No matter: Lee, who directed Jackson in the 1996 video for “They Don’t Care About Us,” is a master of slick, sleek propulsion, as both interviewer and assembler of the all-time great making-of documentary. Like This Is It, the 2009 film of Jackson’s preparation for the concert tour aborted by his death at the age of 50, this is a demonstration of the backstage agony and artistry. The performer’s fans — and all sentient movie lovers — who can’t get to Venice or to the Toronto Film Festival, where Bad 25 is the closing-night attraction on Sep. 15, can catch this essential pop-culture artifact Thanksgiving Day on ABC.
(LIST: See TIME’s Top 10 Michael Jackson Everything)
For Bad, Jackson wrote or cowrote most of the songs. Jones’s maxim as a producer — “You can’t polish doodoo” — meant an epic wrangle over which songs to include among the final 10 cuts. Engineer Bruce Swedien, the avuncular Wilford Brimley of microphone magic, would arrange the placement of musicians and backup singers, while Jones chose the supporting cast. The ballad “I Just Can’t Stop Loving You” was intended as a duet with Whitney Houston or Barbra Streisand; instead it went to the little-known Siedah Garrett, a Jones protégé, with the young Sheryl Crow duetting with MJ on the tour.
At the end of the six-month recording process, Garrett got another call: to write a ballad for the album’s last track. She and Glen Ballard created the soaring “Man in the Mirror,” with choral work by The Winans and Andrae Crouch. After the session wrapped, Crouch suggested one last hymnal “Change!” The departing singers were called back from the parking lot to provide the song’s spiritual capper.
(READ: Corliss on The Death of Peter Pan)
Bad 25 documents the conception and shooting of most of the album’s videos, with testimony from their directors: Joe Pytka (“The Way You Make Me Feel” and “Dirty Diana”), Colin Chilvers (“Smooth Criminal”) and California Raisins stop-motion auteur Will Vinton (“Speed Demon”). Tatiana Thombtzen, the slim model who could have been Michael Jackson as a female, recalls that Pytka advised her not to kiss Michael at the climax of “The Way You Make Me Feel.” A kiss would have been redundant: the two were such visual twins that romance approached narcissism.

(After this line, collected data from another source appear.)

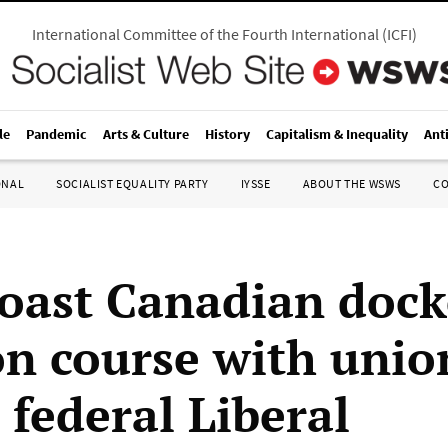
International Committee of the Fourth International
(
ICFI
)
le
Pandemic
Arts & Culture
History
Capitalism & Inequality
Ant
ONAL
SOCIALIST EQUALITY PARTY
IYSSE
ABOUT THE WSWS
C
oast Canadian dock
ion course with unio
 federal Liberal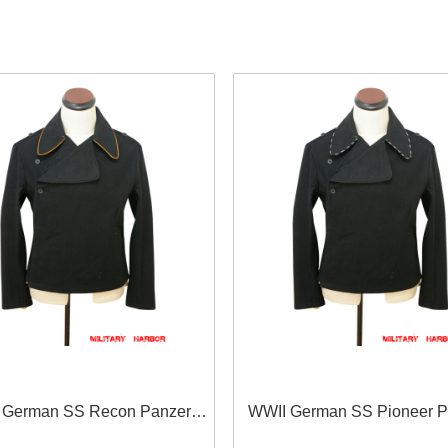
 German SS Recon Panzer
WWII German SS Pioneer P
lack Wool Wrap/Jacket
Black Wool Wrap/Jacke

“A lot of people misunderstand me,” the singer said. “That’s ’cause they don’t know me at all.” The Jackson revealed here is the obsessed professional who worked for months in Jones’s recording studio and at home with a “B team” of top musicians laying down demo tracks. He practiced his gliding, lurching dance steps with Soul Train graduate Jeffrey Daniel and A Chorus Line cast member Gregg Burge. He pored over the dance films of Fred Astaire, Gene Kelly and Bob Fosse, writing in a note to himself, “Study the greats and become greater.” A record- and rule-breaker, Jackson also built on and improved on a century of American song and dance.